Radium Girls – Postscript

A couple of new things related to my Radium Girls post have crossed my path this week, so I thought I’d drop them here for anyone who’s interested.

Now, even our crumbling bones
will glow forever in the black earth.

—- From “Radium Girls” by Eleanor Swanson

Reader, Robert Merkin brought the above poem to my attention. He re-posted it on his blog, and the original appears here: “Radium Girls.”  It was written by Eleanor Swanson. In the comments on Merkin’s blog, she explains that she learned of the Radium Girls while researching her book on Marie Curie:

“Curie did say she could not believe “the manner in which they worked,” and when I did further research on them, neither could I. That was the impetus for the poem.”

Daily Times, July 7, 1937

Len Grossman has posted a couple hundred newspaper clippings of the trial on his website. His father (Leonard J. Grossman) was one of the attorneys who represented some of the dial painters “all the way to the supreme court” when they sued the Chicago-based Radium Dial Company.

Ottawa, IL  July 7 [1937]      Fifteen living dead women will appear before the Illinois Industrial Commission here on July 25.  It will be the next-to-last act of what lawyer say is the biggest and most pitiful miscarriage of justice in the history of Illinois. The last act will be these women’s deaths — sure, tortured, horrible —

John Main, Staff Correspondent, The Daily Times (Chicago)

I think what I find the most sad about the newspaper coverage is that they all refer to the girls as “the living dead.”

And finally, the radium girls get a small cameo in this  xkcd comic.

Of course there are a lot more stories, articles, and other resources on the radium girls.

Somehow, this story haunts readers.  It seems as though many who stumble onto it, whether researching another topic or just in passing, feel compelled to say something more — to write a poem, compose a play, make a film, explore it in a blog post, or even take the time to scan and post the yellowed pages of 70 year-old newspapers.

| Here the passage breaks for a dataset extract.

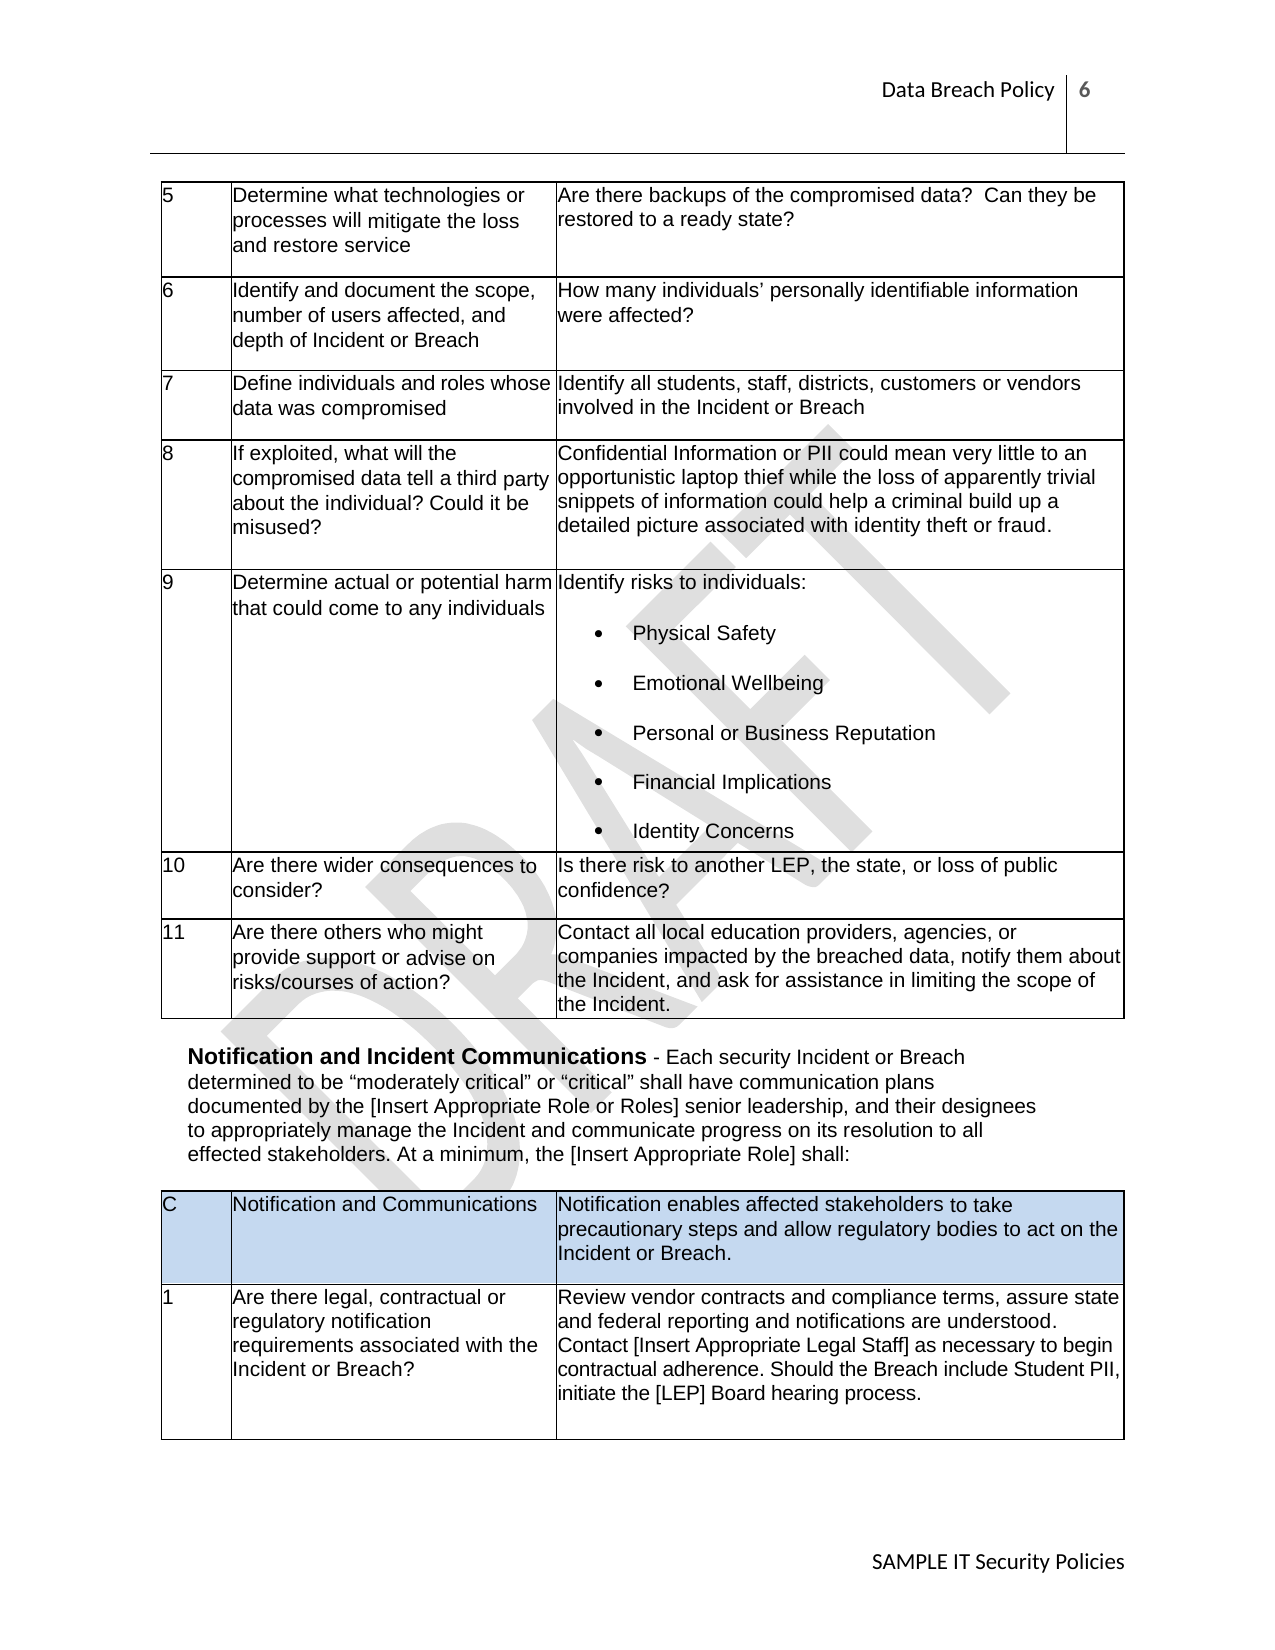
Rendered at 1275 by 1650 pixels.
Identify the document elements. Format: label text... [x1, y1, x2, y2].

What drives this need to connect with this story–these girls– is, I think, something more intimate than just the tragedy of a poisoning.  It is certainly something that resonates more deeply than one more in a series of corporate coverups. No, the response to the radium girls goes as bone-deep as the radium itself.

Dial Painters

To me it has to do with the vision of these carefree young ladies –teenagers some of them– laughingly applying this glowing substance to their faces and bodies, as though their youth alone wasn’t radiant enough.  It’s not so much the images of the dying that haunt me. It’s the images of the living — hundreds of cheerful independent women, working in a time when women didn’t have a lot of opportunities, simply turning a routine factory job into playtime.

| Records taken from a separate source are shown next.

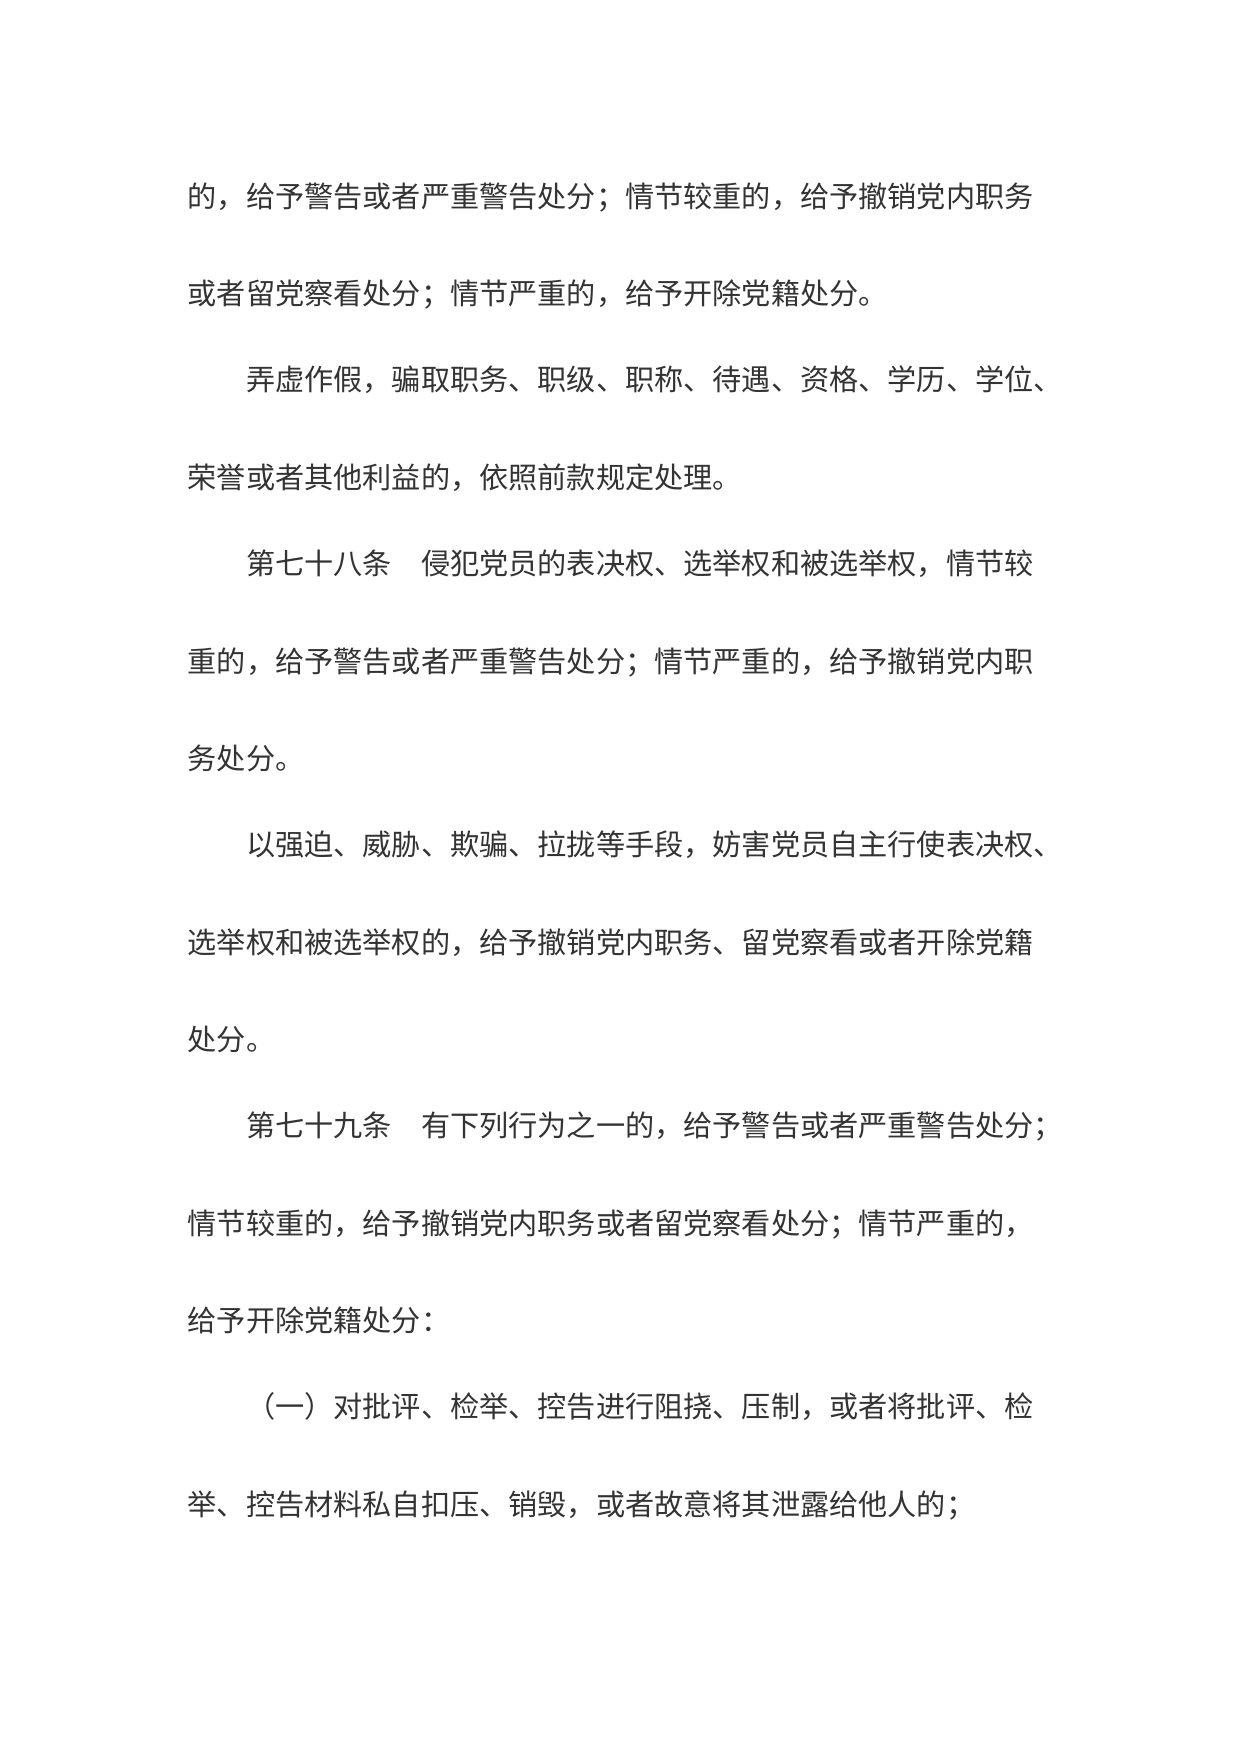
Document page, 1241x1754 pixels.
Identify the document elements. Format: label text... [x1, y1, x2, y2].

text 以强迫、威胁、欺骗、拉拢等手段，妨害党员自主行使表决权、选举权和被选举权的，给予撤销党内职务、留党察看或者开除党籍处分。 [187, 810, 1053, 1070]
text 第七十九条 有下列行为之一的，给予警告或者严重警告处分；情节较重的，给予撤销党内职务或者留党察看处分；情节严重的，给予开除党籍处分： [187, 1092, 1053, 1352]
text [187, 162, 1053, 324]
text 弄虚作假，骗取职务、职级、职称、待遇、资格、学历、学位、荣誉或者其他利益的，依照前款规定处理。 [187, 346, 1053, 508]
text 第七十八条 侵犯党员的表决权、选举权和被选举权，情节较重的，给予警告或者严重警告处分；情节严重的，给予撤销党内职务处分。 [187, 529, 1053, 789]
text （一）对批评、检举、控告进行阻挠、压制，或者将批评、检举、控告材料私自扣压、销毁，或者故意将其泄露给他人的； [187, 1373, 1053, 1535]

For that bit of brightness, they died.

3 Comments

  1. Hiya … glad my blog guided you to Eleanor Swanson’s powerful poem “Radium Girls.”

    It would SEEM that the Radium Girls must only inspire horror, tragedy and pathos, but since my first encounter with the Radium Girls and Professor Swanson, I stumbled on something quite startling and entirely unexpected.

    “Nothing Sacred” is a famous “screwball comedy” from 1937, starring Carole Lombard and Fredric March, and written by America’s funniest Twain-class literary wits, including Ben Hecht, Ring Lardner, Jr., Budd Schulberg, Dorothy Parker, Moss Hart and George S. Kaufman.

    But the plot is about a Radium Girl, a young radium watch painter whom the world (and the tabloid media) believe is dying of the ghastly industrial scandal.

    She’s fine, actually — but succumbs to temptation and lets a big newspaper stake her to a free month public pre-death celebration in New York so the world can watch the brave girl die day by day.

    The movie speaks for itself eloquently. But I was authentically shocked to see American industry’s most horrific tragedy turned into a naughty (and highly insightful social commentary) knee-slapper.

    btw there’s still lots of radium glow-in-the-dark watches and aviation dials at tag sales and antique stores.

    • Thanks Bob. That’s fascinating. I skimmed through the movie on Youtube. In addition to the whole radium girl thing, there’s something decidedly disturbing about the bedroom “fight scene” (1:04:00) where the “screwball comedy” is around her inability to lay a glove on him and his ability to throw her, kick her and finally nail her squarely with a punch to the face.

      Insightful social commentary indeed.

      • Well, I’m an old-ish guy — a Junior Geezer — and my career racket was big-city newspapers, so the “insightful social commentary” for me was the way the film depicted my racket’s commercial and manipulative portrayal of human tragedy. There’s human tragedy, and then there’s the way the low-rent
        tabloidy media figures out how to sell newspapers and advertising revenue from the human tragedy.

        One of the very few nifty things about being old is the perspective it gives you on the evolution of social issues. The most popular TV comedy of my childhood, “The Honeymooners,” starred a married couple. Ralph regularly threatened Alice with a punch in the face that would launch her to the moon.

        These domestic verbal assaults were played as comedy and generated howls of laughter from the audience.

        (But not from little me, they creeped me out.)

        Today domestic strife on TV is entirely verbal, with no suggestion of physical contact. (That’s our TV, of course — in Real Life we all know domestic strife regularly explodes into physical violence.) So, bad as this issue remains, we can be grateful that the better part of a century has pretty effectively
        banned threats of violence from “entertainment.”

        One test of great theater — comedy or tragedy — is how well it still thrills new modern audiences, how popular it is with the grandkids of those it was first written for. Some sadly is painful and uncomfortable to watch.

        But just as one example, I couldn’t be more thrilled and moved by Shaw’s “Pygmalion” than the first-night audience of 1913. (Eliza also accuses Higgins of threatening her with physical violence. He doesn’t, but it’s for the audience to wonder how near he really came to sending her to the moon.)